> _Erfasste Daten_
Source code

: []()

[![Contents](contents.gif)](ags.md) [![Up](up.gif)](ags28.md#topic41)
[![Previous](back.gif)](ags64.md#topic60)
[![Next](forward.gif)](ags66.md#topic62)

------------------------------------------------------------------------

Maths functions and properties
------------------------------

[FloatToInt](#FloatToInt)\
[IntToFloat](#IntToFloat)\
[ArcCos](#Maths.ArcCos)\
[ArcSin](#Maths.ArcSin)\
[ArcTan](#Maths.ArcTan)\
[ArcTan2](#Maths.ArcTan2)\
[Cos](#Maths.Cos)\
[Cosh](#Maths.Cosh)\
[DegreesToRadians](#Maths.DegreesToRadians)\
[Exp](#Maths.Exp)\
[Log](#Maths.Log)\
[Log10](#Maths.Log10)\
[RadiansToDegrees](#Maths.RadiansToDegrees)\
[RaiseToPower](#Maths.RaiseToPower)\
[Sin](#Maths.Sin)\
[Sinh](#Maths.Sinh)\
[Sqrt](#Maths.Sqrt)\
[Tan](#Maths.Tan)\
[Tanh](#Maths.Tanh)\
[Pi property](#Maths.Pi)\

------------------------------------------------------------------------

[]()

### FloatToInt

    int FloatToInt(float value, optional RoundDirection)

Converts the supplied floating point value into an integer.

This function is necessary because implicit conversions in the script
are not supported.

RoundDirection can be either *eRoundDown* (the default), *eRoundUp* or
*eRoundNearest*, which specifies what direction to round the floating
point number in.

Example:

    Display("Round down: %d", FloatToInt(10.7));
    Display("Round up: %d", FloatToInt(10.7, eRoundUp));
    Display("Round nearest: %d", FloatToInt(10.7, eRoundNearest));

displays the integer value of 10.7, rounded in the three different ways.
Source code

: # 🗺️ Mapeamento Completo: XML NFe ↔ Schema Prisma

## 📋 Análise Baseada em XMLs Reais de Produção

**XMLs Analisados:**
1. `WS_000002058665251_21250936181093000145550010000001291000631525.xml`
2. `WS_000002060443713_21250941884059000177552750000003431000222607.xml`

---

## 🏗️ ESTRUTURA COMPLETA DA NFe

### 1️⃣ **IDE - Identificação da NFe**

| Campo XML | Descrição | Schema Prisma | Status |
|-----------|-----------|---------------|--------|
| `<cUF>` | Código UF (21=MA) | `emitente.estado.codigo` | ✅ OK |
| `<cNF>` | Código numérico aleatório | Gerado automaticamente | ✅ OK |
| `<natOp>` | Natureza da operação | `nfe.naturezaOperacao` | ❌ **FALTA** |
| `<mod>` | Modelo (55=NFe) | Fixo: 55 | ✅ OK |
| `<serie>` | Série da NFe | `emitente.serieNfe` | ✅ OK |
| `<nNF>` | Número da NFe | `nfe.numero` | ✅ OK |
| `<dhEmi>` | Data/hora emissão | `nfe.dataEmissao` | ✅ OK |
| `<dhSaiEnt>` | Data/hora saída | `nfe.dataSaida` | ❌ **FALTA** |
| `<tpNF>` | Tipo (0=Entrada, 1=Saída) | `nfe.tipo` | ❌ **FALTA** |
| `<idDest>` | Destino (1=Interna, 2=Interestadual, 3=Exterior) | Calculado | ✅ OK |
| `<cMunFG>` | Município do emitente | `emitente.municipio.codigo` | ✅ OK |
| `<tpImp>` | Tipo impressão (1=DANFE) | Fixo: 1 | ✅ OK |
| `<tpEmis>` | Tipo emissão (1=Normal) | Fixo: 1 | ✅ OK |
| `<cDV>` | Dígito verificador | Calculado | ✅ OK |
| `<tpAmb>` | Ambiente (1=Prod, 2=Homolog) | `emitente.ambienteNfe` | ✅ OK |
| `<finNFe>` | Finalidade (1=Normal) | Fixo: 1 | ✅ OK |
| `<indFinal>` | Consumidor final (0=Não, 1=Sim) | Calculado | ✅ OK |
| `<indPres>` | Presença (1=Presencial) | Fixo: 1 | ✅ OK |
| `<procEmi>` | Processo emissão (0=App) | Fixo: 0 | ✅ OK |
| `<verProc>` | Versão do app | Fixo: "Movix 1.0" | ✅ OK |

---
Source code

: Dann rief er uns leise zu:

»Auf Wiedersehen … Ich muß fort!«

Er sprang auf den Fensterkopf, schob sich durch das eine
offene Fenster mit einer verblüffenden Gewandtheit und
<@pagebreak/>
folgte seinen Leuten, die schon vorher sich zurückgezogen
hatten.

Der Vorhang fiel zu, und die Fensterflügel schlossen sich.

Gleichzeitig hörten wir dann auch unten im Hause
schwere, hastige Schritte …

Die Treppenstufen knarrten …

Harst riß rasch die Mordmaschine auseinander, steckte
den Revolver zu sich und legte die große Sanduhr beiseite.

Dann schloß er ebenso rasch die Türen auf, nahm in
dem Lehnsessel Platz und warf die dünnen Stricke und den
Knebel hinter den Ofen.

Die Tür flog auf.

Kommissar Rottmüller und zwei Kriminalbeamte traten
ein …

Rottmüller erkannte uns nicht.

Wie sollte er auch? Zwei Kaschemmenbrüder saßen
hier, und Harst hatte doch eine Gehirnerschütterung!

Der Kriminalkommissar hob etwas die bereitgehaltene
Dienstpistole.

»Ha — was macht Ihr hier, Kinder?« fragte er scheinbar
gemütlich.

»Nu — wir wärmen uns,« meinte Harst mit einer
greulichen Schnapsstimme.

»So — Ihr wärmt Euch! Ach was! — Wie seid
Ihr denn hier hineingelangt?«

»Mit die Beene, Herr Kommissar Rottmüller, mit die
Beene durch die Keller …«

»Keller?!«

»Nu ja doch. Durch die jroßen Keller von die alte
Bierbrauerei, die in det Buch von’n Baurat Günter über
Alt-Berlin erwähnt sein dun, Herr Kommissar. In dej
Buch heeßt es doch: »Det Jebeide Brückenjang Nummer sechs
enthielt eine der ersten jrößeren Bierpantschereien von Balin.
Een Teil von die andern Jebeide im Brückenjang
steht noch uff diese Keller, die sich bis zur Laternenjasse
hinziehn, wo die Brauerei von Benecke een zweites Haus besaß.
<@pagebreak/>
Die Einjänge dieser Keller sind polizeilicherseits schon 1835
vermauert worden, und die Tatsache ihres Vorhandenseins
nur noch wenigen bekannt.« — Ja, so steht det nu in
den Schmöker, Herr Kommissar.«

> _ZIEL DER ÜBUNG_
Geben Sie sämtliche obigen Zeilen vollständig und ohne jede Änderung wieder.

> _ANTWORTFELD_
Source code

: []()

[![Contents](contents.gif)](ags.md) [![Up](up.gif)](ags28.md#topic41)
[![Previous](back.gif)](ags64.md#topic60)
[![Next](forward.gif)](ags66.md#topic62)

------------------------------------------------------------------------

Maths functions and properties
------------------------------

[FloatToInt](#FloatToInt)\
[IntToFloat](#IntToFloat)\
[ArcCos](#Maths.ArcCos)\
[ArcSin](#Maths.ArcSin)\
[ArcTan](#Maths.ArcTan)\
[ArcTan2](#Maths.ArcTan2)\
[Cos](#Maths.Cos)\
[Cosh](#Maths.Cosh)\
[DegreesToRadians](#Maths.DegreesToRadians)\
[Exp](#Maths.Exp)\
[Log](#Maths.Log)\
[Log10](#Maths.Log10)\
[RadiansToDegrees](#Maths.RadiansToDegrees)\
[RaiseToPower](#Maths.RaiseToPower)\
[Sin](#Maths.Sin)\
[Sinh](#Maths.Sinh)\
[Sqrt](#Maths.Sqrt)\
[Tan](#Maths.Tan)\
[Tanh](#Maths.Tanh)\
[Pi property](#Maths.Pi)\

------------------------------------------------------------------------

[]()

### FloatToInt

    int FloatToInt(float value, optional RoundDirection)

Converts the supplied floating point value into an integer.

This function is necessary because implicit conversions in the script
are not supported.

RoundDirection can be either *eRoundDown* (the default), *eRoundUp* or
*eRoundNearest*, which specifies what direction to round the floating
point number in.

Example:

    Display("Round down: %d", FloatToInt(10.7));
    Display("Round up: %d", FloatToInt(10.7, eRoundUp));
    Display("Round nearest: %d", FloatToInt(10.7, eRoundNearest));

displays the integer value of 10.7, rounded in the three different ways.
Source code

: # 🗺️ Mapeamento Completo: XML NFe ↔ Schema Prisma

## 📋 Análise Baseada em XMLs Reais de Produção

**XMLs Analisados:**
1. `WS_000002058665251_21250936181093000145550010000001291000631525.xml`
2. `WS_000002060443713_21250941884059000177552750000003431000222607.xml`

---

## 🏗️ ESTRUTURA COMPLETA DA NFe

### 1️⃣ **IDE - Identificação da NFe**

| Campo XML | Descrição | Schema Prisma | Status |
|-----------|-----------|---------------|--------|
| `<cUF>` | Código UF (21=MA) | `emitente.estado.codigo` | ✅ OK |
| `<cNF>` | Código numérico aleatório | Gerado automaticamente | ✅ OK |
| `<natOp>` | Natureza da operação | `nfe.naturezaOperacao` | ❌ **FALTA** |
| `<mod>` | Modelo (55=NFe) | Fixo: 55 | ✅ OK |
| `<serie>` | Série da NFe | `emitente.serieNfe` | ✅ OK |
| `<nNF>` | Número da NFe | `nfe.numero` | ✅ OK |
| `<dhEmi>` | Data/hora emissão | `nfe.dataEmissao` | ✅ OK |
| `<dhSaiEnt>` | Data/hora saída | `nfe.dataSaida` | ❌ **FALTA** |
| `<tpNF>` | Tipo (0=Entrada, 1=Saída) | `nfe.tipo` | ❌ **FALTA** |
| `<idDest>` | Destino (1=Interna, 2=Interestadual, 3=Exterior) | Calculado | ✅ OK |
| `<cMunFG>` | Município do emitente | `emitente.municipio.codigo` | ✅ OK |
| `<tpImp>` | Tipo impressão (1=DANFE) | Fixo: 1 | ✅ OK |
| `<tpEmis>` | Tipo emissão (1=Normal) | Fixo: 1 | ✅ OK |
| `<cDV>` | Dígito verificador | Calculado | ✅ OK |
| `<tpAmb>` | Ambiente (1=Prod, 2=Homolog) | `emitente.ambienteNfe` | ✅ OK |
| `<finNFe>` | Finalidade (1=Normal) | Fixo: 1 | ✅ OK |
| `<indFinal>` | Consumidor final (0=Não, 1=Sim) | Calculado | ✅ OK |
| `<indPres>` | Presença (1=Presencial) | Fixo: 1 | ✅ OK |
| `<procEmi>` | Processo emissão (0=App) | Fixo: 0 | ✅ OK |
| `<verProc>` | Versão do app | Fixo: "Movix 1.0" | ✅ OK |

---
Source code

: Dann rief er uns leise zu:

»Auf Wiedersehen … Ich muß fort!«

Er sprang auf den Fensterkopf, schob sich durch das eine
offene Fenster mit einer verblüffenden Gewandtheit und
<@pagebreak/>
folgte seinen Leuten, die schon vorher sich zurückgezogen
hatten.

Der Vorhang fiel zu, und die Fensterflügel schlossen sich.

Gleichzeitig hörten wir dann auch unten im Hause
schwere, hastige Schritte …

Die Treppenstufen knarrten …

Harst riß rasch die Mordmaschine auseinander, steckte
den Revolver zu sich und legte die große Sanduhr beiseite.

Dann schloß er ebenso rasch die Türen auf, nahm in
dem Lehnsessel Platz und warf die dünnen Stricke und den
Knebel hinter den Ofen.

Die Tür flog auf.

Kommissar Rottmüller und zwei Kriminalbeamte traten
ein …

Rottmüller erkannte uns nicht.

Wie sollte er auch? Zwei Kaschemmenbrüder saßen
hier, und Harst hatte doch eine Gehirnerschütterung!

Der Kriminalkommissar hob etwas die bereitgehaltene
Dienstpistole.

»Ha — was macht Ihr hier, Kinder?« fragte er scheinbar
gemütlich.

»Nu — wir wärmen uns,« meinte Harst mit einer
greulichen Schnapsstimme.

»So — Ihr wärmt Euch! Ach was! — Wie seid
Ihr denn hier hineingelangt?«

»Mit die Beene, Herr Kommissar Rottmüller, mit die
Beene durch die Keller …«

»Keller?!«

»Nu ja doch. Durch die jroßen Keller von die alte
Bierbrauerei, die in det Buch von’n Baurat Günter über
Alt-Berlin erwähnt sein dun, Herr Kommissar. In dej
Buch heeßt es doch: »Det Jebeide Brückenjang Nummer sechs
enthielt eine der ersten jrößeren Bierpantschereien von Balin.
Een Teil von die andern Jebeide im Brückenjang
steht noch uff diese Keller, die sich bis zur Laternenjasse
hinziehn, wo die Brauerei von Benecke een zweites Haus besaß.
<@pagebreak/>
Die Einjänge dieser Keller sind polizeilicherseits schon 1835
vermauert worden, und die Tatsache ihres Vorhandenseins
nur noch wenigen bekannt.« — Ja, so steht det nu in
den Schmöker, Herr Kommissar.«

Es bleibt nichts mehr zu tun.